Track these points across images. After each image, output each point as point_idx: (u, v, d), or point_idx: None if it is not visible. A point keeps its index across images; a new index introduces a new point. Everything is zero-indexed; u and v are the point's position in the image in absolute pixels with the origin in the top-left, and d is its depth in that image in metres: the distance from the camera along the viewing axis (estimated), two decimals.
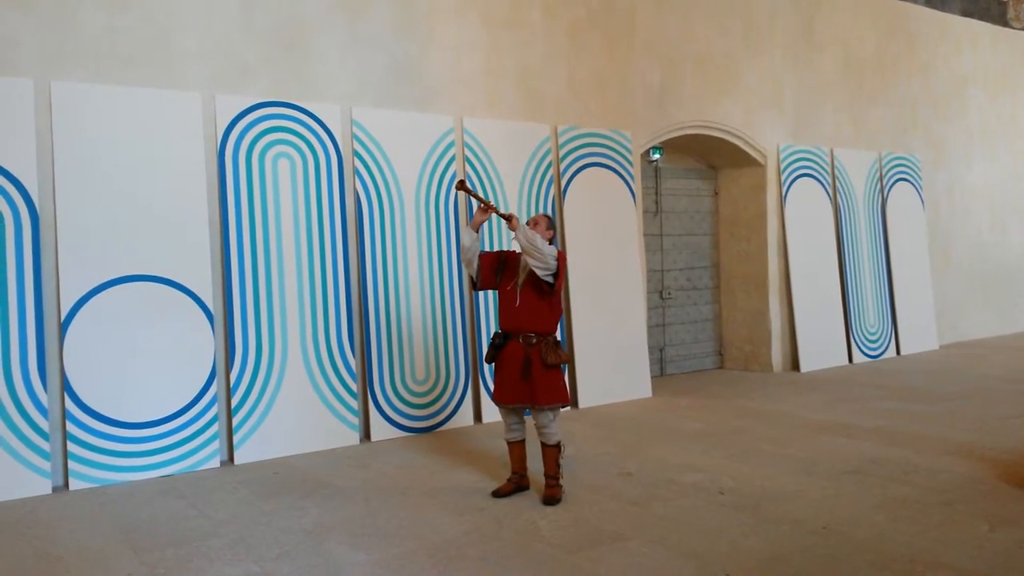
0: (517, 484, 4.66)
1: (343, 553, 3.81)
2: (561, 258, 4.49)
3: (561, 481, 4.58)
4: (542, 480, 4.62)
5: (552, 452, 4.53)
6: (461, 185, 4.63)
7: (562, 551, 3.77)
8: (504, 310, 4.61)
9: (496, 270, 4.67)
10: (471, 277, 4.72)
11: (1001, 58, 11.80)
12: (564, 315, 7.18)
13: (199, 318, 5.52)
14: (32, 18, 5.10)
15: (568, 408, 4.40)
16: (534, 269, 4.43)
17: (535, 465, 4.80)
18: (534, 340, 4.50)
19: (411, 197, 6.45)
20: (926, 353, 10.00)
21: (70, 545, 4.02)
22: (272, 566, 3.67)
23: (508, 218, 4.52)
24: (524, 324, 4.52)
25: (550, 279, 4.46)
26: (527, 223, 4.66)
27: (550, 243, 4.61)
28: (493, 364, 4.70)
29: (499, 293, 4.69)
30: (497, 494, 4.61)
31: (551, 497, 4.47)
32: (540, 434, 4.55)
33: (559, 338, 4.64)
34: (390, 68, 6.44)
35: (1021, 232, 12.19)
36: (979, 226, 11.53)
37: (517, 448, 4.67)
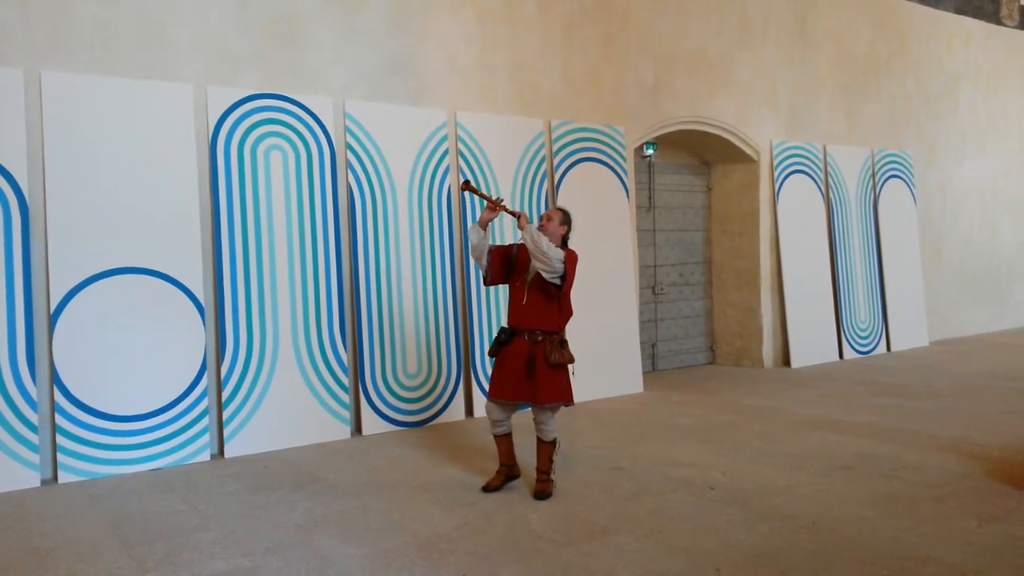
0: (507, 475, 4.63)
1: (333, 547, 3.80)
2: (570, 260, 4.39)
3: (552, 476, 4.56)
4: (533, 473, 4.61)
5: (547, 448, 4.51)
6: (467, 186, 4.56)
7: (553, 545, 3.77)
8: (512, 306, 4.57)
9: (506, 265, 4.61)
10: (483, 273, 4.66)
11: (993, 56, 11.84)
12: None
13: (190, 311, 5.49)
14: (23, 9, 5.05)
15: (572, 405, 4.39)
16: (540, 271, 4.36)
17: (524, 458, 4.80)
18: (539, 338, 4.45)
19: (404, 191, 6.43)
20: (916, 349, 10.05)
21: (59, 538, 4.00)
22: (262, 560, 3.66)
23: (517, 216, 4.43)
24: (530, 322, 4.47)
25: (557, 281, 4.38)
26: (541, 217, 4.58)
27: (565, 239, 4.54)
28: (494, 359, 4.63)
29: (509, 288, 4.65)
30: (487, 488, 4.58)
31: (542, 492, 4.46)
32: (538, 430, 4.52)
33: (565, 337, 4.56)
34: (384, 61, 6.42)
35: (1012, 230, 12.25)
36: (970, 223, 11.58)
37: (505, 441, 4.63)
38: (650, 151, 8.56)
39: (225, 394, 5.60)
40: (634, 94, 7.88)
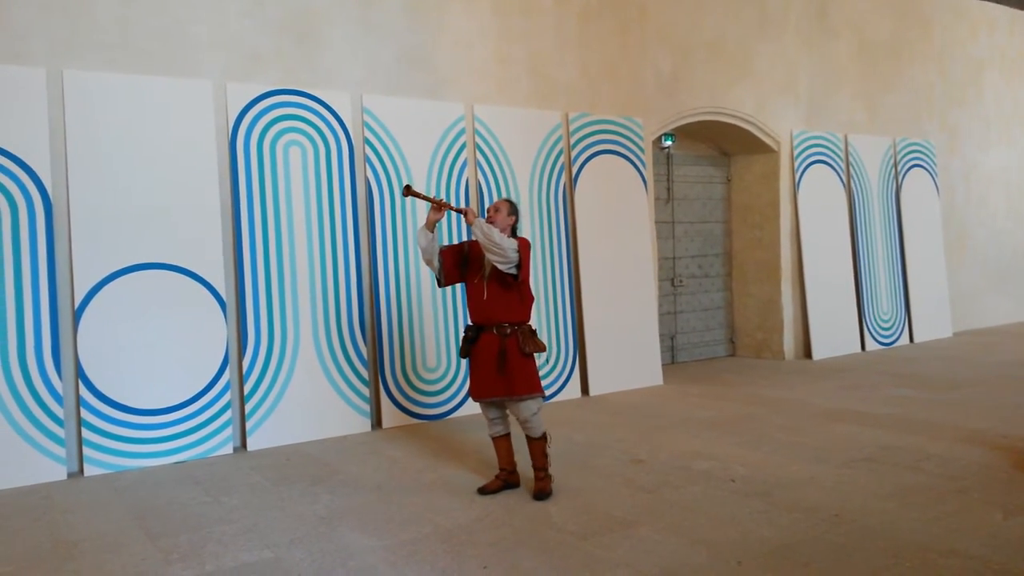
0: (505, 481, 4.50)
1: (355, 539, 3.83)
2: (523, 247, 4.29)
3: (550, 472, 4.45)
4: (532, 475, 4.53)
5: (538, 445, 4.40)
6: (408, 190, 4.38)
7: (573, 537, 3.77)
8: (473, 303, 4.45)
9: (459, 263, 4.50)
10: (436, 275, 4.55)
11: (1018, 42, 11.65)
12: (575, 303, 7.17)
13: (211, 306, 5.55)
14: (45, 8, 5.11)
15: (547, 399, 4.21)
16: (495, 264, 4.26)
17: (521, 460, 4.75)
18: (509, 330, 4.33)
19: (422, 185, 6.44)
20: (940, 340, 9.94)
21: (85, 530, 4.06)
22: (285, 551, 3.69)
23: (464, 213, 4.34)
24: (495, 316, 4.35)
25: (513, 271, 4.27)
26: (488, 210, 4.48)
27: (513, 229, 4.44)
28: (468, 359, 4.48)
29: (467, 286, 4.53)
30: (484, 491, 4.44)
31: (541, 491, 4.34)
32: (524, 428, 4.40)
33: (533, 327, 4.46)
34: (401, 56, 6.43)
35: None
36: (995, 212, 11.42)
37: (502, 443, 4.52)
38: (668, 142, 8.51)
39: (247, 388, 5.65)
40: (652, 85, 7.83)
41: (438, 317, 6.46)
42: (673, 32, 7.96)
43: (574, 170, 7.28)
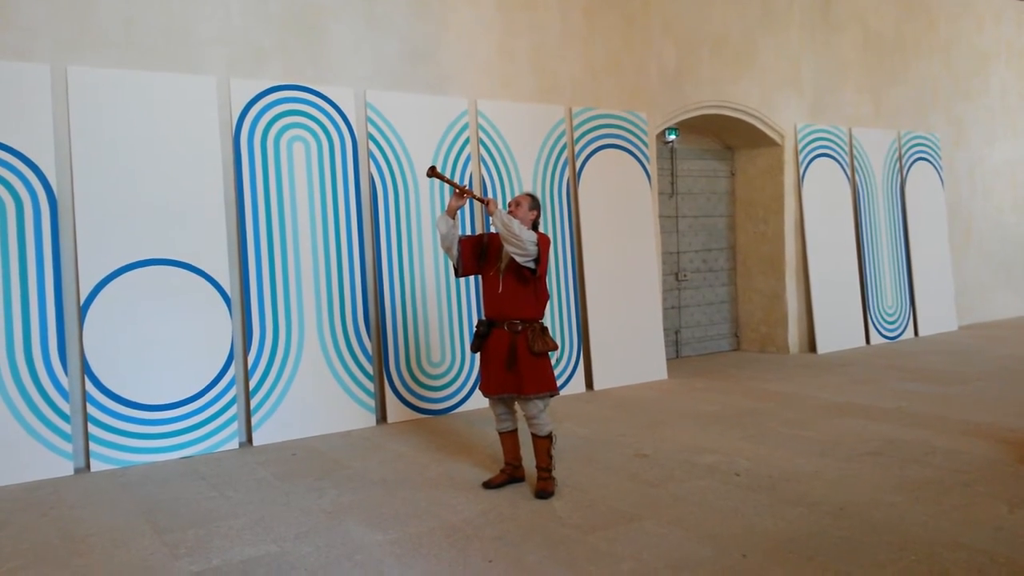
0: (510, 475, 4.50)
1: (361, 533, 3.84)
2: (543, 242, 4.27)
3: (553, 473, 4.40)
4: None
5: (543, 443, 4.35)
6: (432, 171, 4.38)
7: (578, 531, 3.78)
8: (487, 297, 4.43)
9: (478, 255, 4.48)
10: (453, 264, 4.54)
11: None
12: (579, 298, 7.17)
13: (216, 301, 5.56)
14: (49, 5, 5.12)
15: (557, 395, 4.20)
16: (513, 256, 4.23)
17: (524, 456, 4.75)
18: (519, 327, 4.30)
19: (425, 180, 6.44)
20: (945, 334, 9.92)
21: (93, 525, 4.08)
22: (291, 546, 3.71)
23: (485, 202, 4.31)
24: (508, 311, 4.33)
25: (531, 265, 4.25)
26: (509, 204, 4.48)
27: (535, 224, 4.42)
28: (479, 354, 4.45)
29: (482, 279, 4.51)
30: (488, 485, 4.45)
31: (543, 490, 4.30)
32: (530, 425, 4.38)
33: (545, 324, 4.43)
34: (404, 51, 6.42)
35: None
36: (1000, 205, 11.38)
37: (509, 439, 4.52)
38: (672, 137, 8.49)
39: (252, 383, 5.66)
40: (656, 79, 7.82)
41: (442, 312, 6.46)
42: (677, 26, 7.94)
43: (578, 165, 7.27)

**To do**
The whole listing must come back verbatim, with no pictures included.

**Exercise output**
Track these points across images. After each image, output each point as point_idx: (u, v, d), or point_idx: None if it is not visible. A point keeps its index across images; a new index introduces a new point. Everything is zero-indexed; u and v are the point's position in the image in absolute pixels with the origin in the top-left, and d is its depth in that image in metres: the distance from the camera along the viewing axis (estimated), two decimals.
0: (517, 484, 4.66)
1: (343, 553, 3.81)
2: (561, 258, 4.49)
3: (561, 481, 4.58)
4: (542, 480, 4.62)
5: (552, 452, 4.53)
6: (461, 185, 4.63)
7: (562, 551, 3.77)
8: (504, 310, 4.61)
9: (496, 270, 4.67)
10: (471, 277, 4.72)
11: (1001, 58, 11.80)
12: (564, 315, 7.18)
13: (199, 318, 5.52)
14: (32, 18, 5.10)
15: (568, 408, 4.40)
16: (534, 269, 4.43)
17: (535, 465, 4.80)
18: (534, 340, 4.50)
19: (411, 197, 6.45)
20: (926, 353, 10.00)
21: (70, 545, 4.02)
22: (272, 566, 3.67)
23: (508, 218, 4.52)
24: (524, 324, 4.52)
25: (550, 279, 4.46)
26: (527, 223, 4.66)
27: (550, 243, 4.61)
28: (493, 364, 4.70)
29: (499, 293, 4.69)
30: (497, 494, 4.61)
31: (551, 497, 4.47)
32: (540, 434, 4.55)
33: (559, 338, 4.64)
34: (390, 68, 6.44)
35: (1021, 232, 12.19)
36: (979, 226, 11.53)
37: (517, 448, 4.67)
0: (507, 475, 4.63)
1: (333, 547, 3.80)
2: (570, 260, 4.39)
3: (552, 476, 4.56)
4: (533, 473, 4.61)
5: (547, 448, 4.51)
6: (467, 186, 4.56)
7: (553, 545, 3.77)
8: (512, 306, 4.57)
9: (506, 265, 4.61)
10: (483, 273, 4.66)
11: (993, 56, 11.84)
12: None
13: (190, 311, 5.49)
14: (23, 9, 5.05)
15: (572, 405, 4.39)
16: (540, 271, 4.36)
17: (524, 458, 4.80)
18: (539, 338, 4.45)
19: (404, 191, 6.43)
20: (916, 349, 10.05)
21: (59, 538, 4.00)
22: (262, 560, 3.66)
23: (517, 216, 4.43)
24: (530, 322, 4.47)
25: (557, 281, 4.38)
26: (541, 217, 4.58)
27: (565, 239, 4.54)
28: (494, 359, 4.63)
29: (509, 288, 4.65)
30: (487, 488, 4.58)
31: (542, 492, 4.46)
32: (538, 430, 4.52)
33: (565, 337, 4.56)
34: (384, 61, 6.42)
35: (1012, 230, 12.25)
36: (970, 223, 11.58)
37: (505, 441, 4.63)
38: (650, 151, 8.56)
39: (225, 394, 5.60)
40: (634, 94, 7.88)
0: (505, 481, 4.50)
1: (355, 539, 3.83)
2: (523, 247, 4.29)
3: (550, 472, 4.45)
4: (532, 475, 4.53)
5: (538, 445, 4.40)
6: (408, 190, 4.38)
7: (573, 537, 3.77)
8: (473, 303, 4.45)
9: (459, 263, 4.50)
10: (436, 275, 4.55)
11: (1018, 42, 11.65)
12: (575, 303, 7.17)
13: (211, 306, 5.55)
14: (45, 8, 5.11)
15: (547, 399, 4.21)
16: (495, 264, 4.26)
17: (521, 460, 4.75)
18: (509, 330, 4.33)
19: (422, 185, 6.44)
20: (940, 340, 9.94)
21: (85, 530, 4.06)
22: (285, 551, 3.69)
23: (464, 213, 4.34)
24: (495, 316, 4.35)
25: (513, 271, 4.27)
26: (488, 210, 4.48)
27: (513, 229, 4.44)
28: (468, 359, 4.48)
29: (467, 286, 4.53)
30: (484, 491, 4.44)
31: (541, 491, 4.34)
32: (524, 428, 4.40)
33: (533, 327, 4.46)
34: (401, 56, 6.43)
35: None
36: (995, 212, 11.42)
37: (502, 443, 4.52)
38: (668, 142, 8.51)
39: (247, 388, 5.65)
40: (652, 85, 7.83)
41: (438, 317, 6.46)
42: (673, 32, 7.96)
43: (574, 170, 7.28)
0: (510, 475, 4.50)
1: (361, 533, 3.84)
2: (543, 242, 4.27)
3: (553, 473, 4.40)
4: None
5: (543, 443, 4.35)
6: (432, 171, 4.38)
7: (578, 531, 3.78)
8: (487, 297, 4.43)
9: (478, 255, 4.48)
10: (453, 264, 4.54)
11: None
12: (579, 298, 7.17)
13: (216, 301, 5.56)
14: (49, 5, 5.12)
15: (557, 395, 4.20)
16: (513, 256, 4.23)
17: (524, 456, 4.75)
18: (519, 327, 4.30)
19: (425, 180, 6.44)
20: (945, 334, 9.92)
21: (93, 525, 4.08)
22: (291, 546, 3.71)
23: (485, 202, 4.31)
24: (508, 311, 4.33)
25: (531, 265, 4.25)
26: (509, 204, 4.48)
27: (535, 224, 4.42)
28: (479, 354, 4.45)
29: (482, 279, 4.51)
30: (488, 485, 4.45)
31: (543, 490, 4.30)
32: (530, 425, 4.38)
33: (545, 324, 4.43)
34: (404, 51, 6.42)
35: None
36: (1000, 205, 11.38)
37: (509, 439, 4.52)
38: (672, 137, 8.49)
39: (252, 383, 5.66)
40: (656, 79, 7.82)
41: (442, 312, 6.46)
42: (677, 26, 7.94)
43: (578, 165, 7.27)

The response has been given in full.